**Work request**
In the listing, some lines may hold the string "inputs"; report how many do, as a bare number.

**Data listing**
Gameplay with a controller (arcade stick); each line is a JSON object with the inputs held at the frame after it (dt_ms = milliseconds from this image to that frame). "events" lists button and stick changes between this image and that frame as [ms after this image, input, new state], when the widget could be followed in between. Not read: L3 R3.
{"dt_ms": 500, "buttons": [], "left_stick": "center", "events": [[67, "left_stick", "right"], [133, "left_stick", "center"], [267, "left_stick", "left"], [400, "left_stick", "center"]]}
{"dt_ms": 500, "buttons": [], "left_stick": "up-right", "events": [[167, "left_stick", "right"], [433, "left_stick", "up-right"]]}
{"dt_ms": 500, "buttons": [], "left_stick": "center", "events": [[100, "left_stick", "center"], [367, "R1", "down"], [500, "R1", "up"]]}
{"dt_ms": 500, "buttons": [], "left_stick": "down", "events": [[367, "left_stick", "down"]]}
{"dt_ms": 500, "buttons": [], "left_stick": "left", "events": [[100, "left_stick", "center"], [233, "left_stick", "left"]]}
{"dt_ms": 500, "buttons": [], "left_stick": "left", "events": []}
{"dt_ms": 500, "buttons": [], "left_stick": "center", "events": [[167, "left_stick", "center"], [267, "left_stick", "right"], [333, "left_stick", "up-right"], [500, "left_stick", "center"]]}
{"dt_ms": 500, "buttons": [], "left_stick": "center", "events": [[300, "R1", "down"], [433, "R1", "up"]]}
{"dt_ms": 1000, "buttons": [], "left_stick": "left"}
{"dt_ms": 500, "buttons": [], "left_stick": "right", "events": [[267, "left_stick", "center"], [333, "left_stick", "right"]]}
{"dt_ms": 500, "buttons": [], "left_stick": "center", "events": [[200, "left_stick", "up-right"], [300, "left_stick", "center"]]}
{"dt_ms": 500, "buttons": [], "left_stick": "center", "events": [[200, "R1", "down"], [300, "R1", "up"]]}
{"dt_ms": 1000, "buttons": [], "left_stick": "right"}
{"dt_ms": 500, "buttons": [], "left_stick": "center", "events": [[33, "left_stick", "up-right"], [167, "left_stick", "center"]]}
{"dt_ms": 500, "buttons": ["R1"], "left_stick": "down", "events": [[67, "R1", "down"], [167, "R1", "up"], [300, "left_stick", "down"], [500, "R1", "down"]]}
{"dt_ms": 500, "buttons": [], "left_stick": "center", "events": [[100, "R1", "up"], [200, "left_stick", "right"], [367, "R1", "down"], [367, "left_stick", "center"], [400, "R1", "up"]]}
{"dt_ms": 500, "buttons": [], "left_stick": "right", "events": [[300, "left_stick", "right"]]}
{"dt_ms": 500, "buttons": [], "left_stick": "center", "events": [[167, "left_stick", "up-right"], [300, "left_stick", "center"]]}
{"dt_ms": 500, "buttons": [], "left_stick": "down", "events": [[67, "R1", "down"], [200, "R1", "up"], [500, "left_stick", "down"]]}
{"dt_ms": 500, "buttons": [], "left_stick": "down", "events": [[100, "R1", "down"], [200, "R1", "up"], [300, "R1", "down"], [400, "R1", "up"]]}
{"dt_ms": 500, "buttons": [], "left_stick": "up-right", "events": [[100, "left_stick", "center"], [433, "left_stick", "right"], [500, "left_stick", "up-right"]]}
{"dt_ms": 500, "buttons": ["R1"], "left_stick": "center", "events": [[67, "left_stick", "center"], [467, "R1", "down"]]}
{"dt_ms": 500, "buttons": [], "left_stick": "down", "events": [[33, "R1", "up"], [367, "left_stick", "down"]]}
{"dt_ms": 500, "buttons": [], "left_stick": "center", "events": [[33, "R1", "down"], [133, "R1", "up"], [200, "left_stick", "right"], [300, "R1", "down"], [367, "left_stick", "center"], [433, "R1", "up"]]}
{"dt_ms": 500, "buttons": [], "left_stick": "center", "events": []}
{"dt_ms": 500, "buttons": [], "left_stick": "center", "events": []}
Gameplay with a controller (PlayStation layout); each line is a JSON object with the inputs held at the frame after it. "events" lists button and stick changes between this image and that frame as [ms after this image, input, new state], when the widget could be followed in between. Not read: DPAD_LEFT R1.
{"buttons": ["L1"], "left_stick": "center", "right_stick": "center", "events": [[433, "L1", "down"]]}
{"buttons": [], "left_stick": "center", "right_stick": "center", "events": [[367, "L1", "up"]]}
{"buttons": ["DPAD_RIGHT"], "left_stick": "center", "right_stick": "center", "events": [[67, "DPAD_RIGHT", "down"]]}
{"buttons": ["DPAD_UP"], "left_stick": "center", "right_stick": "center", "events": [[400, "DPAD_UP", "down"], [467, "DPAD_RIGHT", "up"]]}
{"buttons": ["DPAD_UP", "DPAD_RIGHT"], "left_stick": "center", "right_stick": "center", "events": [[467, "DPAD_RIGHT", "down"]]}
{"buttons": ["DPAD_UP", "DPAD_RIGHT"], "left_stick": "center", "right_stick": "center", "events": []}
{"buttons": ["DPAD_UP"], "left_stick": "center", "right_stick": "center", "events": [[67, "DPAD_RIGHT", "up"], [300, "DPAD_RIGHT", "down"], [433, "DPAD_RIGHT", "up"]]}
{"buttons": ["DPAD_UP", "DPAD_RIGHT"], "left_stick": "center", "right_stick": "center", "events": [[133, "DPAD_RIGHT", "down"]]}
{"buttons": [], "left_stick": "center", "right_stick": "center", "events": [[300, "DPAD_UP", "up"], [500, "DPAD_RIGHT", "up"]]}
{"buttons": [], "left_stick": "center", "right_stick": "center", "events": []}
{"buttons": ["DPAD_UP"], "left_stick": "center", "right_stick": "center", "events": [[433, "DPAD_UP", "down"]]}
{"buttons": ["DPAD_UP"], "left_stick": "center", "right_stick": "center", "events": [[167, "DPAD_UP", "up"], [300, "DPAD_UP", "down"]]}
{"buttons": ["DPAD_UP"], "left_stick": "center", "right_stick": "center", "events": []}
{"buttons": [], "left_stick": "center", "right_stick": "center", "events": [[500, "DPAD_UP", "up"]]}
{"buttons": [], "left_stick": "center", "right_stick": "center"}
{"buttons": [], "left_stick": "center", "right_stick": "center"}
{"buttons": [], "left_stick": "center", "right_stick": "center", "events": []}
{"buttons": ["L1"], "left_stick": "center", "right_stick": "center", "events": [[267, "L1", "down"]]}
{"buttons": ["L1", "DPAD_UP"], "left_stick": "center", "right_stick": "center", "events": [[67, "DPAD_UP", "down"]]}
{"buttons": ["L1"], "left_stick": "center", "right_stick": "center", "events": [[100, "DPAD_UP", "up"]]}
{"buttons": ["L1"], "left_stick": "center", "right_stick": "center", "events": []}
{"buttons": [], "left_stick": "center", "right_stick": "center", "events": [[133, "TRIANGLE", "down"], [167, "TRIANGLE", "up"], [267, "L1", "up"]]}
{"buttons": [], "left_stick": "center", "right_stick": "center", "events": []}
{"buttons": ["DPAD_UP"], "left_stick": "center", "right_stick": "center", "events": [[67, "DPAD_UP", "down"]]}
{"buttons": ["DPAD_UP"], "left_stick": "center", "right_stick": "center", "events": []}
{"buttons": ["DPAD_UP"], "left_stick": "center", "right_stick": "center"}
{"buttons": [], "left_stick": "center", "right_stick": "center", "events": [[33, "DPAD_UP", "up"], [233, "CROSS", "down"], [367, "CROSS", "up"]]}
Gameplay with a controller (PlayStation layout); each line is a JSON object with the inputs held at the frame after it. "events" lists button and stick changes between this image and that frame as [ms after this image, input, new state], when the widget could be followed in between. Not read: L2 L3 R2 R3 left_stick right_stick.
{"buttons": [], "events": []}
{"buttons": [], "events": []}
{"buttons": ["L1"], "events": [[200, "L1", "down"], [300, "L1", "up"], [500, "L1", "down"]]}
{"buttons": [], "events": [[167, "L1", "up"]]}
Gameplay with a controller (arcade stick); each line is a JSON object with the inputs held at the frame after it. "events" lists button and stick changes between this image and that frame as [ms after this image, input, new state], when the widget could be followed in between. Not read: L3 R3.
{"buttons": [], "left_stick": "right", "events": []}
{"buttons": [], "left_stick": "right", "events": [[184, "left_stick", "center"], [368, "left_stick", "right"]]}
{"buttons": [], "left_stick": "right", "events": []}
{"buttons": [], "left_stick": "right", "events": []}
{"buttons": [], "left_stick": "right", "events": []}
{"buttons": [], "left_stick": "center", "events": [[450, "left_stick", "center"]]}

**Solution below**
4